Exposure to PAHs was estimated by combining PAHs contamination levels and edible oil consuming amounts. PAHs concentration and edible oil consuming data were obtained by this study and KNHANES, respectively. Consumption data of edible oils for total population and consumers were originated from KNHANES IV and V. KNHANES IV was conducted from 2007 to 2009 and KNHANES V was carried out from 2010 to 2012. The second and third programmes of KNHANES IV in 2008 and 2009 and the first programme of KNHANES V in 2010 were selected to assess exposure to edible oils. The numbers of samples in 2008, 2009 and 2010 were 9308, 10,078 and 8473, respectively [22,23,24]. The KNHANES is composed of three surveys: health interview, health examination and nutrition survey and food consumption data is collected by nutrition survey. Nutrition survey is conducted by face to face interview in sample person’s home using the 24 h recall method [27].

__________

▸ **DESCRIPTION OF THE TASK**: In the text on estimating PAH exposure from edible oils, what method does the KNHANES nutrition survey use to collect data?

▸ **Dataset records**:
__________

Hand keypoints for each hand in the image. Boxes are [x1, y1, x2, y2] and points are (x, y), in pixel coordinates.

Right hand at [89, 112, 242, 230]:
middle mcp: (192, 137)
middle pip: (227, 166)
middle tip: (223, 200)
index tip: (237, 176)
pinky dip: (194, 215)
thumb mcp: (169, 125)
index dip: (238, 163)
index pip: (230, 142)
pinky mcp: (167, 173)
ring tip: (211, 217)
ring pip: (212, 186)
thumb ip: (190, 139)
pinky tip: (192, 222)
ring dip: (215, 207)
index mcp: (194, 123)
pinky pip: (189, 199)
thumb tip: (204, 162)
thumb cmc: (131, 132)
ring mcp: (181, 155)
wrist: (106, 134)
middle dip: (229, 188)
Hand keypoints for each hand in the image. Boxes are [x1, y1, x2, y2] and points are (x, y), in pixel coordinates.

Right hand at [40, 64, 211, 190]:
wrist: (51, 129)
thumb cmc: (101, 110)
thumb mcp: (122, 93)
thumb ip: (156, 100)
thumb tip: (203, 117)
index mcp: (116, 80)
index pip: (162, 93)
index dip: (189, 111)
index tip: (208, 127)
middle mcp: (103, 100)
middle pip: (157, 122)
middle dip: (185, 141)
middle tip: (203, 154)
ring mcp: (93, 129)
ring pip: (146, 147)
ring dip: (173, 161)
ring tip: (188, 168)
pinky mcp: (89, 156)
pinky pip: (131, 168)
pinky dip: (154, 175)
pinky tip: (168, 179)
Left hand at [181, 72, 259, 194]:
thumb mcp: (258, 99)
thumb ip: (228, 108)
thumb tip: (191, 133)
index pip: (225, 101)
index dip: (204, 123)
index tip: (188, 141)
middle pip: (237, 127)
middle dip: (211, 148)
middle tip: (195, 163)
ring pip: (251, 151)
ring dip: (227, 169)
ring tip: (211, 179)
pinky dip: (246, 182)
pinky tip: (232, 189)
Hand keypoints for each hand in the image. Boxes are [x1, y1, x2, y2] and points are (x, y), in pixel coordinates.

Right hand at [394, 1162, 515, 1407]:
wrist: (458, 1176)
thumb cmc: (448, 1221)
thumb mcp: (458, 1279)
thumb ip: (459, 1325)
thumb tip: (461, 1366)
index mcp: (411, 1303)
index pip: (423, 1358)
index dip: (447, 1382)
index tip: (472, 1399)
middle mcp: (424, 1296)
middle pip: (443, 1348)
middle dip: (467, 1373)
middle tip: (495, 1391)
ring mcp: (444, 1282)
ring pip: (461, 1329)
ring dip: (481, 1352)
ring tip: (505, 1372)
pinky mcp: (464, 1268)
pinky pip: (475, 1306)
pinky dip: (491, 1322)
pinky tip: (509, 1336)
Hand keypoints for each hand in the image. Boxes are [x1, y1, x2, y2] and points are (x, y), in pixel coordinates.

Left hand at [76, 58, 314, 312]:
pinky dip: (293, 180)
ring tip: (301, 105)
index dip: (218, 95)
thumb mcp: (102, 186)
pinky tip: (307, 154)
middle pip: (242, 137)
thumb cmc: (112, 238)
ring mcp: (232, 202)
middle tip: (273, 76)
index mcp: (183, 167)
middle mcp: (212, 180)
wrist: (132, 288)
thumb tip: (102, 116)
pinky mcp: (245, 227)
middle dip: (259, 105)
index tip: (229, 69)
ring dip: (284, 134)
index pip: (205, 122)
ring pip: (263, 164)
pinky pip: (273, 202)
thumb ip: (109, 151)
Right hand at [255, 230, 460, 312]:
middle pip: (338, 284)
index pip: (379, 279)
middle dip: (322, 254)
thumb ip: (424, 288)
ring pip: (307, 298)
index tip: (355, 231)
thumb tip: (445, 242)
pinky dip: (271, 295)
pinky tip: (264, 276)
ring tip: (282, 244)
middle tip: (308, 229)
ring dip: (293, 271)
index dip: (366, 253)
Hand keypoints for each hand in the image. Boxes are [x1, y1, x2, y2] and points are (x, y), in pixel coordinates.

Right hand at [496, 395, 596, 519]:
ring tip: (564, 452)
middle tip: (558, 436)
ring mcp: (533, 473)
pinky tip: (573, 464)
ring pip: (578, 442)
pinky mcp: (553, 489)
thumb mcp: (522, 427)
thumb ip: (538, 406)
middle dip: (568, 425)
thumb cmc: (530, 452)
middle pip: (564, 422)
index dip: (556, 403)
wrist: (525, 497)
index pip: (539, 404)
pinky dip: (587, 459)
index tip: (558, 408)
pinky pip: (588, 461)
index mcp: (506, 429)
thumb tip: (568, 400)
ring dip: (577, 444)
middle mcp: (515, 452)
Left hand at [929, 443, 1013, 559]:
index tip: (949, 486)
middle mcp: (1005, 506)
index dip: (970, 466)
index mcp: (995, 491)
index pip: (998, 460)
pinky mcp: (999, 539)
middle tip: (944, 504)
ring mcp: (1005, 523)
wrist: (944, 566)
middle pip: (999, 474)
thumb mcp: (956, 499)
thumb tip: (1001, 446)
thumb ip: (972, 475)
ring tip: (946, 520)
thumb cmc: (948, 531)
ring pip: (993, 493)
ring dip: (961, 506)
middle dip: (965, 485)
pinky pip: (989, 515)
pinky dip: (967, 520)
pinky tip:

__________

▸ **TASK ANSWER**: Face-to-face interviews in the sample person's home, using the 24 h recall method.